## [Required actions]
**A)** Print everything from "Joel Sitrin, a" down to "at Wake Forest." in the sports-writing article, without changing a word.
**B)** Proceed with the article on how technology changed sports writing, picking up right after its final sentence.
begin Selected text
How technology has changed the game of sports writing

Past Cavalier Daily sports writers’ experiences show how the digital age has impacted sports journalism

sp-typewriter-courtesywikimediacommons

For nearly as long as there have been Virginia athletics, The Cavalier Daily sports section has been there to cover them. Just as Virginia has undergone significant transformations, so too has sports writing for The Cavalier Daily. While a commitment to covering Virginia sports and providing readers relevant content remains, the experiences of Cavalier Daily sports writers today are drastically different than those that came before.

Joel Sitrin, a former sports staff writer, editorial page editor and copy editor, wrote in a different era. He joined The Cavalier Daily in the mid-1980s and covered multiple sports. One of the biggest challenges Sitrin said he encountered as a writer was meeting deadlines with limited technological resources. He vividly remembered the struggles of covering one specific basketball game at Wake Forest.

“Once the basketball game ended, we got the interviews and wrote, and we ended up calling in the story and reading it over the phone,” Sitrin said. “I remember driving back [from Wake Forest] at three or four in the morning.”

Sitrin also discussed the difficulty of obtaining game statistics. Without websites that provide updated statistics for every game in detail, the only way for writers like Sitrin to find statistics was through Virginia’s athletics department, which kept track of them during games. Often, these printouts didn’t contain all the data that Sitrin and other writers wanted, but they had to work with the resources available to them.

Jay Stone, who worked with the Cavalier Daily from 1974 to 1977 as a sports staff writer, associate sports editor and sports editor, also experienced challenges in a pre-computer, pre-Internet era.

“It was like night and day,” Stone said. “We had a telephone and a landline, and there was no cable TV, no ESPN, no cellphones, no texting, no Twitter.”

Stone added that writers used electric and manual typewriters instead of computers.

While technological resources may have been scarce, Stone emphasized the helpfulness of Virginia’s Sports Information Office, as well as each team’s media guide — a collection of published statistics and player information.

Like Sitrin, Stone had to overcome a lack of technology when covering away games.

“The first football game in the fall when I was a sports editor was an away game at Washington, so I got to fly on the charter with the team,” Stone said. “After we played the game, I had to write the story on Saturday night or Sunday morning and then dictate it over the phone.”

In the 1970s and 1980s, the Cavalier Daily printed physical copies every weekday, so there was an added emphasis on timeliness.

“We published Monday through Friday, so we worked Sunday through Thursday,” Stone said. “There was a lot of pressure every day to fill the page … We couldn’t email the articles, so they had to be in The Cavalier Daily office to be typed up.”

Sports editors alternated days in which they worked, so Stone recalls working two to three days each week. He also credited sports staff writers and associate editors for ensuring that there was quality content to be published.

While he couldn’t remember the exact timing, Stone recalls the arduous process of printing once each piece was written and edited. Everything had to be physically copied and pasted, an activity that was completed late every evening. When all the pages were ready, a courier would take them to Culpeper, Va. to be printed. From there, they were distributed all around Grounds for students to read.
end Selected text
begin Items
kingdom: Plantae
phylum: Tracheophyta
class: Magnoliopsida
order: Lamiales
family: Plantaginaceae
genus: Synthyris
end Items
## [Results in order]
**A)**
Joel Sitrin, a former sports staff writer, editorial page editor and copy editor, wrote in a different era. He joined The Cavalier Daily in the mid-1980s and covered multiple sports. One of the biggest challenges Sitrin said he encountered as a writer was meeting deadlines with limited technological resources. He vividly remembered the struggles of covering one specific basketball game at Wake Forest.

**B)**
While the issues today are different from what they were in the 1970s and 1980s, technology remains at their core. In the past, a lack of technology made sports writing more difficult. Today, adjusting to an abundance of technology has been an obstacle for the sports section.

Rob Elder, a former sports editor of The Cavalier Daily’s 127th term in 2016 and Class of 2017 alumnus, believes that the seemingly unlimited technological resources now available have increased the pressure to produce content quickly.

“Technology has kept that urge for speed to get things up and online,” Elder said. “Readers only look at one recap or preview for the game, and that’s one thing that the sports section struggled with. If there was a game on a Saturday and you submitted your recap after the game, it might not run in the paper until Monday, and by then it is very stale.”

Elder also emphasized the importance of Twitter. Social media plays a substantial role in disseminating information from news sources and sports writers have to establish a presence on these sites or risk losing readership.

“Technology has made information so much more readily available,” Elder said. “It has changed the way sports coverage, I guess, was traditionally thought of.”

ESPN — the self-proclaimed ‘Worldwide Leader in Sports’ — has been one of the largest benefactors of the growing prevalence of technology. The media giant ensures that millions of sports fans of all kinds have any information they could need at their fingertips.

Amid the changing sports media landscape, there has also been another trend in sports journalism. Websites like The Athletic have prioritized long-form pieces, including analysis and stories that are not as easily accessible.

John Glennon — a sports staff writer, associate sports editor, and sports editor in the 1980s for The Cavalier Daily — currently works as a beat writer for The Athletic. He said he greatly values the media company’s commitment to in-depth, well produced stories.

“It gives writers a chance to do what they do best — write,” Glennon said. “I, as a beat writer, can spend more time looking for a quality story, looking for an angle that nobody is taking and deliver something that people will want to spend more than forty-five seconds on.”

Glennon added that he hopes giving writers slightly more time to develop their stories will actually benefit their audience by offering a different perspective and more detailed analysis than a simple box score.

Technology has also enabled more audience interaction. Using social media platforms like Twitter, fans can have conversations and share their opinions with writers like Glennon.

“Fan engagement and reader engagement now is such an incredibly different situation,” Glennon said. “Way back in the day, the only time you would hear from fans was if they wrote a letter to the editor … now you’re getting that instant feedback.”

From producing more long-form content to leveraging the internet and social media, The Cavalier Daily’s sports section operates a lot differently in the 21st century than in years past.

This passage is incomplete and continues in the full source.